=== Section Start ===
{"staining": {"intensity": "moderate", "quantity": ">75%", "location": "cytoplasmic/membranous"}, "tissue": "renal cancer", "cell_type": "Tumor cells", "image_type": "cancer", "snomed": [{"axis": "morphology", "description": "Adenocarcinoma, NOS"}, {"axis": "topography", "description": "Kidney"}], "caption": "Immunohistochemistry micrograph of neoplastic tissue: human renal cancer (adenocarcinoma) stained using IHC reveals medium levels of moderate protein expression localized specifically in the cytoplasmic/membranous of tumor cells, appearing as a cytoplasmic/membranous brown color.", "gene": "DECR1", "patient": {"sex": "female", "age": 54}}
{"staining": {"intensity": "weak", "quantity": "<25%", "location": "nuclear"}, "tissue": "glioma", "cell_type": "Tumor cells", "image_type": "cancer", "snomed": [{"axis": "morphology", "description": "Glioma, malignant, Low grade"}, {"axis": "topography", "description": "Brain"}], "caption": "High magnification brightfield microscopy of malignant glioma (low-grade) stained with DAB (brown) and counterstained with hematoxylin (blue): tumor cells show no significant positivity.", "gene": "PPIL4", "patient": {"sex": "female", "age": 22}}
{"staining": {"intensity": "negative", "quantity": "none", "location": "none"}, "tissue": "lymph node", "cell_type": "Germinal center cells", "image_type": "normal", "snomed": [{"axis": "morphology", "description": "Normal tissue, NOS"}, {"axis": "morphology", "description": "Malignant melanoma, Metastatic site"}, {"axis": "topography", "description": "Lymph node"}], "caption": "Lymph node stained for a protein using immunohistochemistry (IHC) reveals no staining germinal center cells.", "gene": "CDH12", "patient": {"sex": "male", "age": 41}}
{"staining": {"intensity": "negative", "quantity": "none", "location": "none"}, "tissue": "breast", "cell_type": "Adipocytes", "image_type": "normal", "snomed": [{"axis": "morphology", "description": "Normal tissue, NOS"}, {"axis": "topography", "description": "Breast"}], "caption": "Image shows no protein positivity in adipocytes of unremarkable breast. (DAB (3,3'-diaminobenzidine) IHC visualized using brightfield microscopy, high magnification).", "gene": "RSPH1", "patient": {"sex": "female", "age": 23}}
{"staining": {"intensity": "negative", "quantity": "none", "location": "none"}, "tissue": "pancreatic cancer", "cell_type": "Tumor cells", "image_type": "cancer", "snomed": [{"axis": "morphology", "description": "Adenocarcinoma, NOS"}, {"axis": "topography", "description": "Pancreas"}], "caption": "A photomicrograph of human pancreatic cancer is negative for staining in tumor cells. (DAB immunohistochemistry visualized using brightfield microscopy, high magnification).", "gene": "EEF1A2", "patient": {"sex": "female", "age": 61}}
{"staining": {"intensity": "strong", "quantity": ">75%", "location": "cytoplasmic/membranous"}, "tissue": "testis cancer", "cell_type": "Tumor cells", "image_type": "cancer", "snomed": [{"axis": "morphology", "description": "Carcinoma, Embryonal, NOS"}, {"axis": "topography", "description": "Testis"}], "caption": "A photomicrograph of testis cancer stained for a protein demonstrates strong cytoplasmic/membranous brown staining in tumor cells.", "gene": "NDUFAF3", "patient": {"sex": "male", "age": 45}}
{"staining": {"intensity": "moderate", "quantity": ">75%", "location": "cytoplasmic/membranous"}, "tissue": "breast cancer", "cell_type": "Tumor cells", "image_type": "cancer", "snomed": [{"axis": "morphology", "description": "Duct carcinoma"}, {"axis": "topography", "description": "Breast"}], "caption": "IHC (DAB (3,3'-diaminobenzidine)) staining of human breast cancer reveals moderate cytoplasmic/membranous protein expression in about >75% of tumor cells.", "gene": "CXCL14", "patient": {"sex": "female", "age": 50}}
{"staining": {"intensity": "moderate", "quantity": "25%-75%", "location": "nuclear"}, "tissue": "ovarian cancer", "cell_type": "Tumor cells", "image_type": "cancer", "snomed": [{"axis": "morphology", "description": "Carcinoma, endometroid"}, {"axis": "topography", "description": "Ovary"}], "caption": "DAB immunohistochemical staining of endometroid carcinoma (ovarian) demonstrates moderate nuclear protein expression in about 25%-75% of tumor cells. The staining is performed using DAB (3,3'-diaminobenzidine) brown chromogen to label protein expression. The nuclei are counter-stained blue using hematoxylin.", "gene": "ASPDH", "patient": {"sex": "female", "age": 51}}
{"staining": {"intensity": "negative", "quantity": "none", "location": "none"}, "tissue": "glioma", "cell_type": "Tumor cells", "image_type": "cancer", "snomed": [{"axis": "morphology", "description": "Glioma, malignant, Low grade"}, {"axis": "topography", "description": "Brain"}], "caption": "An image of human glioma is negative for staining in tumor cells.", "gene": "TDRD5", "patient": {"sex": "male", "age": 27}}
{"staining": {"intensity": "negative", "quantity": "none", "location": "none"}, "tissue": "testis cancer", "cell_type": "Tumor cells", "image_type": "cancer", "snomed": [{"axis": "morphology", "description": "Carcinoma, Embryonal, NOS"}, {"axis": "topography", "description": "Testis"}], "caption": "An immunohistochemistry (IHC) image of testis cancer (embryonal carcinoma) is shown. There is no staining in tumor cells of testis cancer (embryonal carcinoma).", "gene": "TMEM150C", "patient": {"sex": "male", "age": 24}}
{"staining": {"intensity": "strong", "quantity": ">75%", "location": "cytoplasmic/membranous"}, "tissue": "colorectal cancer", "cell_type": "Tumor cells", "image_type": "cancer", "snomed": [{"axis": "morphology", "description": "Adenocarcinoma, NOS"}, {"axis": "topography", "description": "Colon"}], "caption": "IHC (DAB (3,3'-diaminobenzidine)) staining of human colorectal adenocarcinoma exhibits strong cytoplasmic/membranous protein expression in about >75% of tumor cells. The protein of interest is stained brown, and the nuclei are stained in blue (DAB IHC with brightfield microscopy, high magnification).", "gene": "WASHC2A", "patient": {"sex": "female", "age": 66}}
=== Section End ===
Description of the task:
Set down the records again verbatim, so that each word stays as it is.

Result for this exercise:
{"staining": {"intensity": "moderate", "quantity": ">75%", "location": "cytoplasmic/membranous"}, "tissue": "renal cancer", "cell_type": "Tumor cells", "image_type": "cancer", "snomed": [{"axis": "morphology", "description": "Adenocarcinoma, NOS"}, {"axis": "topography", "description": "Kidney"}], "caption": "Immunohistochemistry micrograph of neoplastic tissue: human renal cancer (adenocarcinoma) stained using IHC reveals medium levels of moderate protein expression localized specifically in the cytoplasmic/membranous of tumor cells, appearing as a cytoplasmic/membranous brown color.", "gene": "DECR1", "patient": {"sex": "female", "age": 54}}
{"staining": {"intensity": "weak", "quantity": "<25%", "location": "nuclear"}, "tissue": "glioma", "cell_type": "Tumor cells", "image_type": "cancer", "snomed": [{"axis": "morphology", "description": "Glioma, malignant, Low grade"}, {"axis": "topography", "description": "Brain"}], "caption": "High magnification brightfield microscopy of malignant glioma (low-grade) stained with DAB (brown) and counterstained with hematoxylin (blue): tumor cells show no significant positivity.", "gene": "PPIL4", "patient": {"sex": "female", "age": 22}}
{"staining": {"intensity": "negative", "quantity": "none", "location": "none"}, "tissue": "lymph node", "cell_type": "Germinal center cells", "image_type": "normal", "snomed": [{"axis": "morphology", "description": "Normal tissue, NOS"}, {"axis": "morphology", "description": "Malignant melanoma, Metastatic site"}, {"axis": "topography", "description": "Lymph node"}], "caption": "Lymph node stained for a protein using immunohistochemistry (IHC) reveals no staining germinal center cells.", "gene": "CDH12", "patient": {"sex": "male", "age": 41}}
{"staining": {"intensity": "negative", "quantity": "none", "location": "none"}, "tissue": "breast", "cell_type": "Adipocytes", "image_type": "normal", "snomed": [{"axis": "morphology", "description": "Normal tissue, NOS"}, {"axis": "topography", "description": "Breast"}], "caption": "Image shows no protein positivity in adipocytes of unremarkable breast. (DAB (3,3'-diaminobenzidine) IHC visualized using brightfield microscopy, high magnification).", "gene": "RSPH1", "patient": {"sex": "female", "age": 23}}
{"staining": {"intensity": "negative", "quantity": "none", "location": "none"}, "tissue": "pancreatic cancer", "cell_type": "Tumor cells", "image_type": "cancer", "snomed": [{"axis": "morphology", "description": "Adenocarcinoma, NOS"}, {"axis": "topography", "description": "Pancreas"}], "caption": "A photomicrograph of human pancreatic cancer is negative for staining in tumor cells. (DAB immunohistochemistry visualized using brightfield microscopy, high magnification).", "gene": "EEF1A2", "patient": {"sex": "female", "age": 61}}
{"staining": {"intensity": "strong", "quantity": ">75%", "location": "cytoplasmic/membranous"}, "tissue": "testis cancer", "cell_type": "Tumor cells", "image_type": "cancer", "snomed": [{"axis": "morphology", "description": "Carcinoma, Embryonal, NOS"}, {"axis": "topography", "description": "Testis"}], "caption": "A photomicrograph of testis cancer stained for a protein demonstrates strong cytoplasmic/membranous brown staining in tumor cells.", "gene": "NDUFAF3", "patient": {"sex": "male", "age": 45}}
{"staining": {"intensity": "moderate", "quantity": ">75%", "location": "cytoplasmic/membranous"}, "tissue": "breast cancer", "cell_type": "Tumor cells", "image_type": "cancer", "snomed": [{"axis": "morphology", "description": "Duct carcinoma"}, {"axis": "topography", "description": "Breast"}], "caption": "IHC (DAB (3,3'-diaminobenzidine)) staining of human breast cancer reveals moderate cytoplasmic/membranous protein expression in about >75% of tumor cells.", "gene": "CXCL14", "patient": {"sex": "female", "age": 50}}
{"staining": {"intensity": "moderate", "quantity": "25%-75%", "location": "nuclear"}, "tissue": "ovarian cancer", "cell_type": "Tumor cells", "image_type": "cancer", "snomed": [{"axis": "morphology", "description": "Carcinoma, endometroid"}, {"axis": "topography", "description": "Ovary"}], "caption": "DAB immunohistochemical staining of endometroid carcinoma (ovarian) demonstrates moderate nuclear protein expression in about 25%-75% of tumor cells. The staining is performed using DAB (3,3'-diaminobenzidine) brown chromogen to label protein expression. The nuclei are counter-stained blue using hematoxylin.", "gene": "ASPDH", "patient": {"sex": "female", "age": 51}}
{"staining": {"intensity": "negative", "quantity": "none", "location": "none"}, "tissue": "glioma", "cell_type": "Tumor cells", "image_type": "cancer", "snomed": [{"axis": "morphology", "description": "Glioma, malignant, Low grade"}, {"axis": "topography", "description": "Brain"}], "caption": "An image of human glioma is negative for staining in tumor cells.", "gene": "TDRD5", "patient": {"sex": "male", "age": 27}}
{"staining": {"intensity": "negative", "quantity": "none", "location": "none"}, "tissue": "testis cancer", "cell_type": "Tumor cells", "image_type": "cancer", "snomed": [{"axis": "morphology", "description": "Carcinoma, Embryonal, NOS"}, {"axis": "topography", "description": "Testis"}], "caption": "An immunohistochemistry (IHC) image of testis cancer (embryonal carcinoma) is shown. There is no staining in tumor cells of testis cancer (embryonal carcinoma).", "gene": "TMEM150C", "patient": {"sex": "male", "age": 24}}
{"staining": {"intensity": "strong", "quantity": ">75%", "location": "cytoplasmic/membranous"}, "tissue": "colorectal cancer", "cell_type": "Tumor cells", "image_type": "cancer", "snomed": [{"axis": "morphology", "description": "Adenocarcinoma, NOS"}, {"axis": "topography", "description": "Colon"}], "caption": "IHC (DAB (3,3'-diaminobenzidine)) staining of human colorectal adenocarcinoma exhibits strong cytoplasmic/membranous protein expression in about >75% of tumor cells. The protein of interest is stained brown, and the nuclei are stained in blue (DAB IHC with brightfield microscopy, high magnification).", "gene": "WASHC2A", "patient": {"sex": "female", "age": 66}}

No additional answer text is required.